IMG_1603I’ve had some time off work after a busy couple of weeks, and yesterday I took advantage of the sunshine and a day of freedom to get out on my bike again and explore. I cycled a well-worn path to begin with, seeing some of my favourite spots looking fresh and green in the February sunshine. Legs stretched, and fully awake now, I then ventured out on an unfamiliar road, with water in my bag, snacks for the journey and a growing curiosity to encounter something new.

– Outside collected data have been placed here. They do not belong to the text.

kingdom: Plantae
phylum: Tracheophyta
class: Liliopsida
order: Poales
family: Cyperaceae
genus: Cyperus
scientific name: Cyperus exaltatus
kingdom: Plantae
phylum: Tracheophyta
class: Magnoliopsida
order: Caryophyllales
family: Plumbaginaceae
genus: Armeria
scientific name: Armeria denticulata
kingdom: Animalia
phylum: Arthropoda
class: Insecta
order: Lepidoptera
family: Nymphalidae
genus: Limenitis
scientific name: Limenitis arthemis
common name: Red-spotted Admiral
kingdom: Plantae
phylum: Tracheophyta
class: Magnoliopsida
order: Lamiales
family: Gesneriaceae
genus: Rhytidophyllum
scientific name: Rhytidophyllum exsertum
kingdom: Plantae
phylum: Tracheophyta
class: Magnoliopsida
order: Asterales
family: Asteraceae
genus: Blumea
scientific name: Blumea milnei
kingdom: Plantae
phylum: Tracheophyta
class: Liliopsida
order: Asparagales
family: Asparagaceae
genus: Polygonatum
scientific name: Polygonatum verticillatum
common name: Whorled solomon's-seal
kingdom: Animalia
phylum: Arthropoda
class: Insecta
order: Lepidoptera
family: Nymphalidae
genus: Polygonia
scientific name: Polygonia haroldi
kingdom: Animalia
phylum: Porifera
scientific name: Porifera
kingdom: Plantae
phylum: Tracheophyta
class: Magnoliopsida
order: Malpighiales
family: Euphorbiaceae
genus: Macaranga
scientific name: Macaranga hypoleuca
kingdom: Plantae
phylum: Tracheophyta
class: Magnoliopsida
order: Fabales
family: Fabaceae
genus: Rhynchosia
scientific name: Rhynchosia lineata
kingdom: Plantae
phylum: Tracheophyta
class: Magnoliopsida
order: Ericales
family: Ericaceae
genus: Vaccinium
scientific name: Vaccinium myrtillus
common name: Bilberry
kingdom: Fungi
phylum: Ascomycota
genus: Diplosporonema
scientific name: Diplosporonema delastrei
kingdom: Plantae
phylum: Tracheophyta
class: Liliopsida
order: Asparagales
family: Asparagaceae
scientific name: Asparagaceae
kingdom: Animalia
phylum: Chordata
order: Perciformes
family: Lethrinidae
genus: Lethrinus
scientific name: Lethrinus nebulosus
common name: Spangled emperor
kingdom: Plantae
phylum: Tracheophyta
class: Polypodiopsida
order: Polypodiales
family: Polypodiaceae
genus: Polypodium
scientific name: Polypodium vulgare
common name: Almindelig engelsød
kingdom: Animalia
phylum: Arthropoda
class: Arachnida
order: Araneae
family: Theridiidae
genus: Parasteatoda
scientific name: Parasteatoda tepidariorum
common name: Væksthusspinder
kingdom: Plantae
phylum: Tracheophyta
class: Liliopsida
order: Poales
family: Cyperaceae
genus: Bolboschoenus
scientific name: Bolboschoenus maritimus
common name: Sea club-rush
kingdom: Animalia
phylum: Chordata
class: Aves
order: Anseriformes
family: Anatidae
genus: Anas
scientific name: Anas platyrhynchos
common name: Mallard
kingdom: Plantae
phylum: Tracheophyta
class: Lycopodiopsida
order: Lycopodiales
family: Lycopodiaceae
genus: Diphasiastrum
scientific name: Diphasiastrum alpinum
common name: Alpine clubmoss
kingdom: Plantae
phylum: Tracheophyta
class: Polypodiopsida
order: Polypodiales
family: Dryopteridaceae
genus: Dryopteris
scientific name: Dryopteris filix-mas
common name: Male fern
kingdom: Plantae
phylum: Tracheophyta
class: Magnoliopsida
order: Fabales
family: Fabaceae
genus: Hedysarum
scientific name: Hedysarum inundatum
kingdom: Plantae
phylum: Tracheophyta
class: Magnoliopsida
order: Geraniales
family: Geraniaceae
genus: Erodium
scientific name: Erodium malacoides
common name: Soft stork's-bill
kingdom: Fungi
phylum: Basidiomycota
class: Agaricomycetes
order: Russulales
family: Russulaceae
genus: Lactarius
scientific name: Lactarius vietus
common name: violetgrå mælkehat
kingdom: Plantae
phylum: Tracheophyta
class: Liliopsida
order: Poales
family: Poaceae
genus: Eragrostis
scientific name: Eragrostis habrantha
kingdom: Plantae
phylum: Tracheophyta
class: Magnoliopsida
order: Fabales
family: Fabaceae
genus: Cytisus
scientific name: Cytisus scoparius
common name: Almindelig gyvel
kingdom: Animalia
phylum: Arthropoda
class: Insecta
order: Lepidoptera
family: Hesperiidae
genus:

Part of the joy of cycling is being able to enjoy the scenery around you with the thrill of pushing yourself along at speed – the faster, the better, usually! It takes something significant to break into the combined delight of surroundings in motion. Yesterday, I felt myself torn in two – the love of flying alongside flickering hedgerows that don’t quite stop the sunlight, hurtling along with the curve of the road, wind rushing and making you feel like you’re going ten times faster than you are, pitted against the love of peering into ramshackle barns with warm red walls and paint-flaking wooden doors, or splodging through muddy puddles (in new wellies!) to get to the pyramids of hay bales, where all sorts of treasures might be discovered. I found myself stopping, even turning around to take a second look, more times than I anticipated. My favourite discovery of the day was a field full of rusting, weather-beaten farm equipment – colourful, old, abandoned and beautiful. I propped my bike up against the verge and, hesitantly at first, walked along the bank, scouting the surrounding fields for signs of people, drivers, or farmers who might be likely to chase me off their property. No one to be seen. I hopped down into the field, and edged towards the biggest piece of machinery – it looked like a giant cotton reel. Blue as the sky, it was covered in cobwebs and patches of rust, and thorns had begun to entwine themselves to it’s base, anchoring it to this very ground. I snapped some pictures, keen to capture the light and colour.

I slowly made my way round the decorative debris, not sure what I was looking at, but content to observe. More photographs. Clouds in the distance made me think of my bike again, and a desire to get back on the road.

Later, after home had furnished me with a cool drink and a comfortable seat, I switched on the computer and loaded my photographs, keen to relive the journey again. This photograph (above) surprised me the most. I hadn’t remembered taking it particularly. It was one of my less-intentional shots, but describes the scene in the field as I remember it. I thought I’d share it so that though you didn’t come on that bike ride with me, you can see what I saw, and enjoy it too.